2020 elections

Republican Women in Congress Will Remain a Small Band in 2021

That rare breed, the House Republican Woman, will lose a member in Martha Roby, whose successor as Republican nominee will be a man. Photo: Jose Luis Magana/Pool/Getty Images

Another feature of the 2020 congressional landscape that’s being obscured by the coronavirus pandemic is the GOP’s very poor efforts to increase its overwhelming gender imbalance.

Yes, Republicans can boast of nine women as senators (as opposed to 17 Democratic women in the upper chamber). But their numbers are very unlikely to rise (men are their certain nominees against the only currently vulnerable Senate Democrats, in Alabama and Michigan), and could definitely fall (Susan Collins of Maine, Martha McSally of Arizona, Kelly Loeffler of Georgia, and Joni Ernst of Iowa are all in competitive contests).
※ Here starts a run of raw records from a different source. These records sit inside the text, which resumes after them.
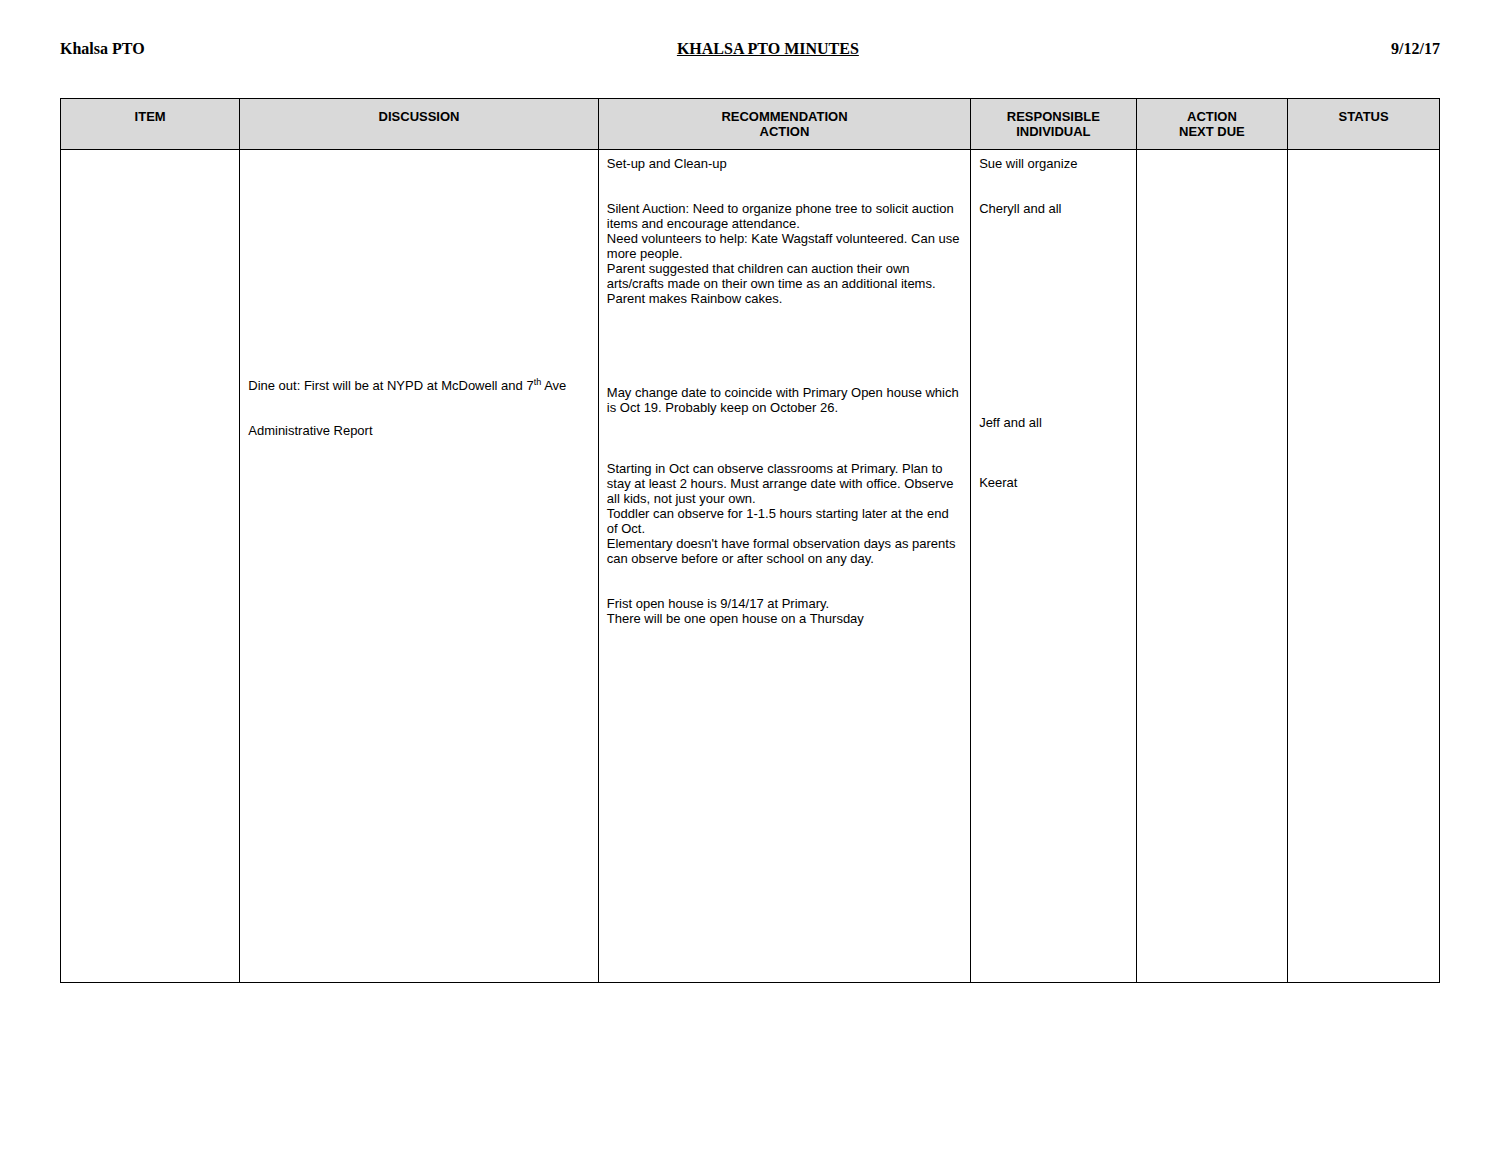Khalsa PTO
KHALSA PTO MINUTES
9/12/17
| ITEM | DISCUSSION | RECOMMENDATION ACTION | RESPONSIBLE INDIVIDUAL | ACTION NEXT DUE | STATUS |
| --- | --- | --- | --- | --- | --- |
| | Dine out: First will be at NYPD at McDowell and 7 th Ave Administrative Report | Set-up and Clean-up Silent Auction: Need to organize phone tree to solicit auction items and encourage attendance. Need volunteers to help: Kate Wagstaff volunteered. Can use more people. Parent suggested that children can auction their own arts/crafts made on their own time as an additional items. Parent makes Rainbow cakes. May change date to coincide with Primary Open house which is Oct 19. Probably keep on October 26. Starting in Oct can observe classrooms at Primary. Plan to stay at least 2 hours. Must arrange date with office. Observe all kids, not just your own. Toddler can observe for 1-1.5 hours starting later at the end of Oct. Elementary doesn't have formal observation days as parents can observe before or after school on any day. Frist open house is 9/14/17 at Primary. There will be one open house on a Thursday | Sue will organize Cheryll and all Jeff and all Keerat | | |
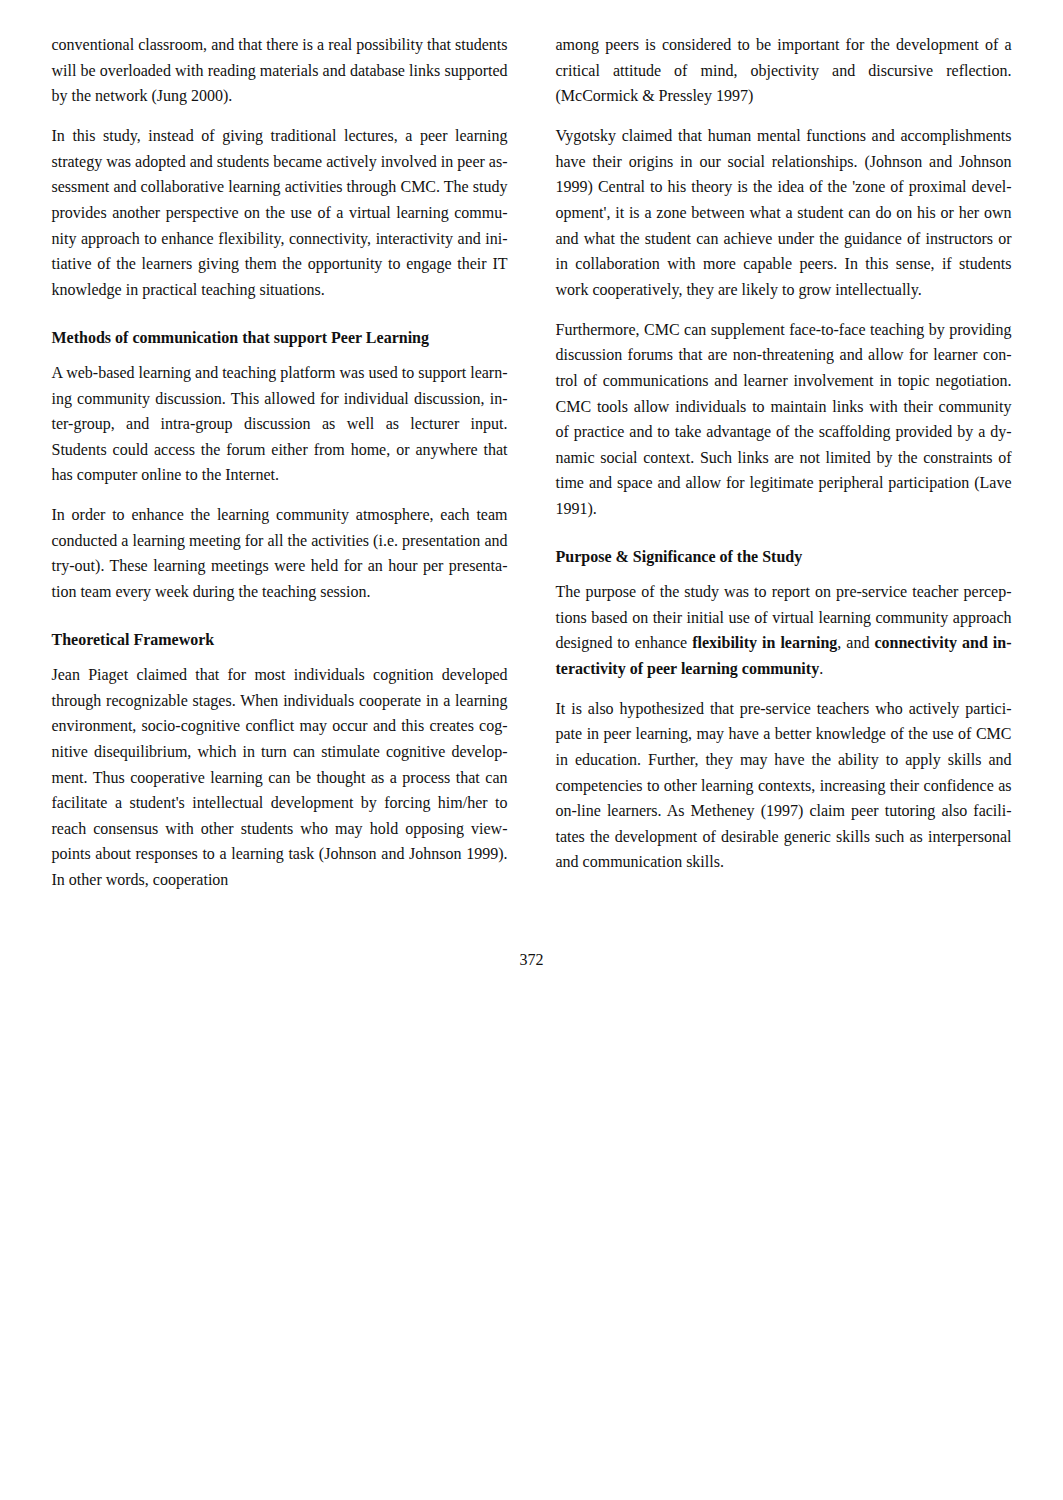conventional classroom, and that there is a real possibility that students will be overloaded with reading materials and database links supported by the network (Jung 2000).
In this study, instead of giving traditional lectures, a peer learning strategy was adopted and students became actively involved in peer assessment and collaborative learning activities through CMC. The study provides another perspective on the use of a virtual learning community approach to enhance flexibility, connectivity, interactivity and initiative of the learners giving them the opportunity to engage their IT knowledge in practical teaching situations.
Methods of communication that support Peer Learning
A web-based learning and teaching platform was used to support learning community discussion. This allowed for individual discussion, inter-group, and intra-group discussion as well as lecturer input. Students could access the forum either from home, or anywhere that has computer online to the Internet.
In order to enhance the learning community atmosphere, each team conducted a learning meeting for all the activities (i.e. presentation and try-out). These learning meetings were held for an hour per presentation team every week during the teaching session.
Theoretical Framework
Jean Piaget claimed that for most individuals cognition developed through recognizable stages. When individuals cooperate in a learning environment, socio-cognitive conflict may occur and this creates cognitive disequilibrium, which in turn can stimulate cognitive development. Thus cooperative learning can be thought as a process that can facilitate a student's intellectual development by forcing him/her to reach consensus with other students who may hold opposing viewpoints about responses to a learning task (Johnson and Johnson 1999). In other words, cooperation
among peers is considered to be important for the development of a critical attitude of mind, objectivity and discursive reflection. (McCormick & Pressley 1997)
Vygotsky claimed that human mental functions and accomplishments have their origins in our social relationships. (Johnson and Johnson 1999) Central to his theory is the idea of the 'zone of proximal development', it is a zone between what a student can do on his or her own and what the student can achieve under the guidance of instructors or in collaboration with more capable peers. In this sense, if students work cooperatively, they are likely to grow intellectually.
Furthermore, CMC can supplement face-to-face teaching by providing discussion forums that are non-threatening and allow for learner control of communications and learner involvement in topic negotiation. CMC tools allow individuals to maintain links with their community of practice and to take advantage of the scaffolding provided by a dynamic social context. Such links are not limited by the constraints of time and space and allow for legitimate peripheral participation (Lave 1991).
Purpose & Significance of the Study
The purpose of the study was to report on pre-service teacher perceptions based on their initial use of virtual learning community approach designed to enhance flexibility in learning, and connectivity and interactivity of peer learning community.
It is also hypothesized that pre-service teachers who actively participate in peer learning, may have a better knowledge of the use of CMC in education. Further, they may have the ability to apply skills and competencies to other learning contexts, increasing their confidence as on-line learners. As Metheney (1997) claim peer tutoring also facilitates the development of desirable generic skills such as interpersonal and communication skills.
372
In the House, Republicans sport a pathetic number of women: 13 of their 197 Members, as compared to 88 Democratic women. And as Roll Call’s Nathan Gonzales reports, the odds of any growth in the ranks of House Republican women are at best mixed and limited:

Even though more Republican women have filed to run for the House in at least the last 30 years, getting elected is another story.


One of the easiest ways to increase the number of women is to elect them in open seats in districts that are solidly or leaning Republican. That often requires navigating a competitive primary, rather than having the additional hurdle of defeating a Democratic incumbent.


This cycle, two GOP women are not seeking reelection, Martha Roby of Alabama and Susan W. Brooks of Indiana. But it’s plausible that Republicans won’t replace either with another woman.

The GOP nominee for Roby’s seat will definitely be a man, and the leading female candidate for Brooks’s seat may be too extreme to win the general election. Other open seats in safe districts probably won’t nominate women:

Two other solidly Republican districts hosted primaries for open seats left by retiring members. But GOP voters in both districts nominated men. Republican Jay Obernolte will move on to the general election in California’s 8th, which Trump won by 15 points in 2016 and is currently represented by Rep. Paul Cook. Rep. Mac Thornberry is not seeking reelection in Texas’ 13th, where Trump received nearly 80 percent of the vote, and Josh Winegarner and Ronny Jackson moved on to the GOP runoff. Elaine Hays finished fourth in the primary with less than 8 percent of the vote.

Yes, there’s one open seat that will likely replace a male GOP incumbent with a woman: Illinois’ 15th District, where Mary Miller has won a primary to succeed retiring congressman John Shimkus. But most of the women winning GOP primaries are in tougher territory:

Some of Republicans’ top House candidates are women, including Orange County Supervisor Michelle Steel in California’s 48th and state Rep. Nancy Mace in South Carolina’s 1st. But they are two good examples of the difficult road Republicans have to travel through well-financed Democratic incumbents to increase the number of women in the House.

So the House Republican Caucus will continue to be mostly a boy’s club, even as Republicans wonder why they do poorly among women in the electorate.